Considerada pelos historiadores uma revolução social que teve início em Belém do Pará e se espalhou por quase todo o Estado, resultando em milhares de mortes, o movimento que ficou conhecido como a Cabanagem completou 180 anos na última semana. De acordo com dados dos estudiosos, a Cabanagem eclodiu no dia 7 de janeiro de 1835, na Província do Grão-Pará. Na capital, a revolta dos cabanos durou pouco mais de um ano. Contudo, em 1840, surgiram as últimas notícias de conflitos no interior do Estado.
Ainda hoje, não há uma afirmação definitiva do que foi e de quem participou da Cabanagem. O que se sabe é que houve participação da população pobre, imigrantes, negros, mestiços, índios e até mesmo parte da elite da Amazônia que era contra o governo imperial.
“Durante muito tempo, não se falava no dia 7 de janeiro. Até o fim do século 19 só se falava em 13 de maio de 1836, no fim da revolta. A visão era de que a Cabanagem se tratava de um fato negativo”, explica o professor Túlio Chaves, mestre ligado à Faculdade de História da Universidade Federal do Sul e Sudeste do Pará (Unifesspa).
De acordo com o historiador, a ideia de que a Cabanagem foi um fato negativo começou a ser desmistificada em meados do século 20. “Muitos documentos do século 19 tratavam a Cabanagem como ‘o tempo da malvadeza’ e até mesmo a população pobre começou a ser vista como algo ruim. A elite passava essa imagem, pois tinha medo do retorno da Cabanagem. Essa ideia começou a mudar 100 anos depois, quando surgiram pesquisadores como Jorge Hurley e Vicente Salles, que a chamaram de revolta ou revolução e começaram a dar novas interpretações. Mas não há uma interpretação definitiva, mesmo nos dias atuais”, garante.
PARA A HISTÓRIA
O historiador conta que, na época da Cabanagem, ainda não existia uma ideia clara de que o Pará pertencia ao Brasil. “Os cabanos se consideravam patriotas, mas isso não estava associado à nacionalidade, pois era algo que ainda estava sendo definido.

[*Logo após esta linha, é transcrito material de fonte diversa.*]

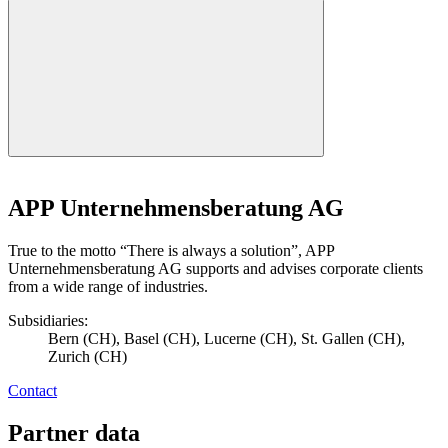
APP Unternehmensberatung AG
True to the motto “There is always a solution”, APP
Unternehmensberatung AG supports and advises corporate clients
from a wide range of industries.
Subsidiaries:
Bern (CH), Basel (CH), Lucerne (CH), St. Gallen (CH),
Zurich (CH)
Contact
Partner data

Foi um movimento popular de vários grupos sociais, menos portugueses, porque foi contra a elite portuguesa. Foi um processo de formação de identidade do Estado do Pará e parte do que se lutou durante a revolução, por mais direitos sociais e menos exploração do trabalho, continua em pauta ainda hoje”, assegura.
Para ele, muitos problemas sociais colocados em evidência durante o movimento popular ainda são vividos nos tempos atuais. “A interpretação sobre a Cabanagem é uma história ainda em construção para tentar entender o que de fato foi e de que maneira ela ainda está presente, pois faz relação com o presente. Grande parte das questões da Cabanagem ainda não foi resolvida. A ideia positiva da Cabanagem ainda é muito recente. Até hoje o 7 de janeiro não ganhou um grande destaque”, ressalta.
ESQUECIDO MEMORIAL
A pedido do então governador do Pará, Jader Barbalho, em 1985, o arquiteto Oscar Niemeyer projetou o Memorial à Cabanagem, monumento erguido na entrada da capital paraense, no complexo do Entroncamento, para então lembrar os 150 anos da revolução cabana, movimento em que o povo havia conseguido chegar ao poder. “Jader Barbalho veio como o primeiro governador eleito após anos de ditadura militar. O monumento retratou a redemocratização, a chegada do povo ao poder. Foi por isso que ele mandou construir o monumento da Cabanagem”, lembra Chaves.
Com o passar dos anos, o monumento foi esquecido e deixou de ser um ponto atrativo da cidade. Muitos paraenses desconhecem a relação da obra com o fato histórico. A reportagem do DIÁRIO fez uma enquete com algumas pessoas e descobriu que a maioria já ouviu falar na Cabanagem, mas não sabe ao certo do que se trata. “Não sei o que significa. Já ouvi falar na revolta [Cabanagem], mas também não sei o que foi nem que o monumento lembra esse fato. Falta cuidado na cidade, principalmente com uma obra como essa”, avalia a aposentada Raimunda Corrêa, 69.
“Só sei que é moradia dos usuários de drogas. Já ouvi falar dessa revolta, mas não sei o que é”, confessa o vendedor ambulante Miguel Ribeiro, 50. Já o paraibano que mora há 52 anos no Pará João Bosco Guimarães, 74, destacou o abandono do monumento que faz parte da história do Estado e da Amazônia.
“O monumento foi construído por causa da revolução dos cabanos. É importante para a história do Pará, mas é verdade que falta informação sobre o que realmente foi. O abandono desse espaço é uma perda irreparável. Foi totalmente esquecido”, lamenta Guimarães.